The Alphabet of Crime community meme over at the Mysteries in Paradise blog has reached the letter Q, and my second nomination this week is …
A QUEER KIND OF DEATH by George Baxt
“I loved the boy,” she cackled, “but he did need murdering.”
Before making his accomplished debut as a novelist with this seductively unorthodox whodunit, George Baxt had already established himself as a scriptwriter of several modestly effective British thrillers and horror movies. The best of these include three notable collaborations with producer Julian Wintle and director Sidney Hayers: Circus of Horrors (1959), Payroll (1961), from the novel by Derek Bickerton, and Night of the Eagle (aka Burn, Witch, Burn) (1962), a fine adaptation of Fritz Leiber’s 1943 classic take of modern witchcraft ‘Conjure Wife’ and which Baxt was asked to rewrite following attempts by such noted authors as Charles Beaumont and Richard Matheson (all three would ultimately share on-screen credit). Baxt’s background as a screenwriter, and as a supplier of gossip to Walter Winchell back in his days as an agent in New York in the 1950s, are well in evidence in A Queer Kind of Death, which made a considerable splash when it first appeared.
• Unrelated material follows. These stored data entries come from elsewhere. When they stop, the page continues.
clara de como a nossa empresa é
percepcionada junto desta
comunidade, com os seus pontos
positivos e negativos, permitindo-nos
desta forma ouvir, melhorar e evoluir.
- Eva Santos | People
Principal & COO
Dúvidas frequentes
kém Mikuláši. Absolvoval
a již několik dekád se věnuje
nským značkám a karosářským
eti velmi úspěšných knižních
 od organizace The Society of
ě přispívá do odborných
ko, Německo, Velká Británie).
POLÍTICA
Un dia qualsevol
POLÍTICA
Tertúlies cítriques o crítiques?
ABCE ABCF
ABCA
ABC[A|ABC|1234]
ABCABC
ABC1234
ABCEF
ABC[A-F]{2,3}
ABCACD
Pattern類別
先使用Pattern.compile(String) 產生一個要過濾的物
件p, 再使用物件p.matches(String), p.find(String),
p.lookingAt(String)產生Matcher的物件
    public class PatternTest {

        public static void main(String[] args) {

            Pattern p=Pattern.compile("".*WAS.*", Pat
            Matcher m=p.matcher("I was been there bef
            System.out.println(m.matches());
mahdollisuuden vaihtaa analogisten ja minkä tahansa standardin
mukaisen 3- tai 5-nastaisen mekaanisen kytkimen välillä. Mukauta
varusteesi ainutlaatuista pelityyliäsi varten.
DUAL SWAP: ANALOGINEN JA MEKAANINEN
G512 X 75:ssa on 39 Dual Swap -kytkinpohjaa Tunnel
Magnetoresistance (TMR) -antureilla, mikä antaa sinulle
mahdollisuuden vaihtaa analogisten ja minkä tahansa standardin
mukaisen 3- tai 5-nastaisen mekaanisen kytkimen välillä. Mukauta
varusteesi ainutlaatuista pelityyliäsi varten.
Probably the book’s best review, and the one emblazoned on many a reprints, was the one by Anthony Boucher in the New York Times where, inter alia, he said:
“This is a detective story, and unlike any other that you have read. No brief review can attempt to convey its quality. I merely note that it deals with a Manhattan subculture wholly devoid of ethics or morality, that staid readers may well find it “shocking”, that it is beautifully plotted and written with elegance and wit … and that you must under no circumstances miss it.”